Page excerpt below:
You probably haven't heard of James McGee. He's our Ambassador in Harare, Zimbabwe. He's also a black man, which frustrates the sick worldview of Robert Mugabe. Here's an excerpt from a news story earlier this week that made me smile:
The diplomats involved in the incident at a roadblock on the edge of the capital, Harare, had just completed a tour of hospitals and an alleged torture camp when police demanded they prove they had official permission to visit the sites.
At one point, a police officer threatened to beat one of Mr. McGee’s senior aides. The officer got into his car and lurched toward Mr. McGee after he had demanded the officer’s name. The car made contact with Mr. McGee’s shins, but he was not injured.
Mr. McGee climbed onto the hood of the car while his aide snatched the keys from the ignition, then the diplomats used their mobile phone cameras to take photographs of the officer.
Mr. McGee insisted the convoy be allowed through and the 11 vehicles passed through after about an hour.
The men and women of the foreign service put themselves through great sacrifice, but rarely do we hear of stories like this in which an actual Ambassador would put his own life on the line to send a message to a totalitarian, murderous regime: America is watching you.
End of Page excerpt.
| Directions |
a. Answer these from the McGee roadblock passage, one line each:
(i) In which city and country is James McGee the Ambassador?
(ii) What did McGee's aide snatch from the ignition?
(iii) How many vehicles in the convoy passed through, and after about how long?
b. Resume the McGee roadblock passage after its final sentence and write the next paragraph.
Nothing in the saved entries is needed here.
Exercise data below:
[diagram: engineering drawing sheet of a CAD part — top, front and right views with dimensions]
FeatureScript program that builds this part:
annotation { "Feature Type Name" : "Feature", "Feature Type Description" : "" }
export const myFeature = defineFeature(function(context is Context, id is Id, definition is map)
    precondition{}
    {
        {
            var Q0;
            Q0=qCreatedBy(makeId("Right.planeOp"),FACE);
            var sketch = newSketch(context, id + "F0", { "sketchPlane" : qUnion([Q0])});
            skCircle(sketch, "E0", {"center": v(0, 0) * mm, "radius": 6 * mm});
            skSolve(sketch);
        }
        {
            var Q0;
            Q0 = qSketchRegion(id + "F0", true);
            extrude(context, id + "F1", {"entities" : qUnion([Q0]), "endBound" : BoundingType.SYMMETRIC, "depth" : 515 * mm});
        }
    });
End of Exercise data.
| Answers to this exercise |
a.
(i) Harare, Zimbabwe
(ii) The keys
(iii) 11 vehicles, after about an hour

b.
Update: Opposition leader Morgan Tsvangirai has cancelled his return to Zimbabwe (where is due to compete in a hopeless June 27 presidential runoff election), out of fear of an assasination plot (the third) against him. And the cargo from that infamous Chinese ship -- 3-million rounds of assault rifle ammunition, 3000 mortar rounds and 1500 rocket-propelled grenades -- has finally made it to Harare, having docked either in Angola or the Democratic Republic of the Congo. One shudders to think how these instruments of violence will be used, given what's occurred over the past 2 months. Seeing that the region's major naval power, South Africa, was never going to do anything to prevent this ship from reaching Mugabe, how could American or British naval interception -- or, barring that, blowing the ship out of the water -- not have been morally justified? Time to put AFRICOM to use.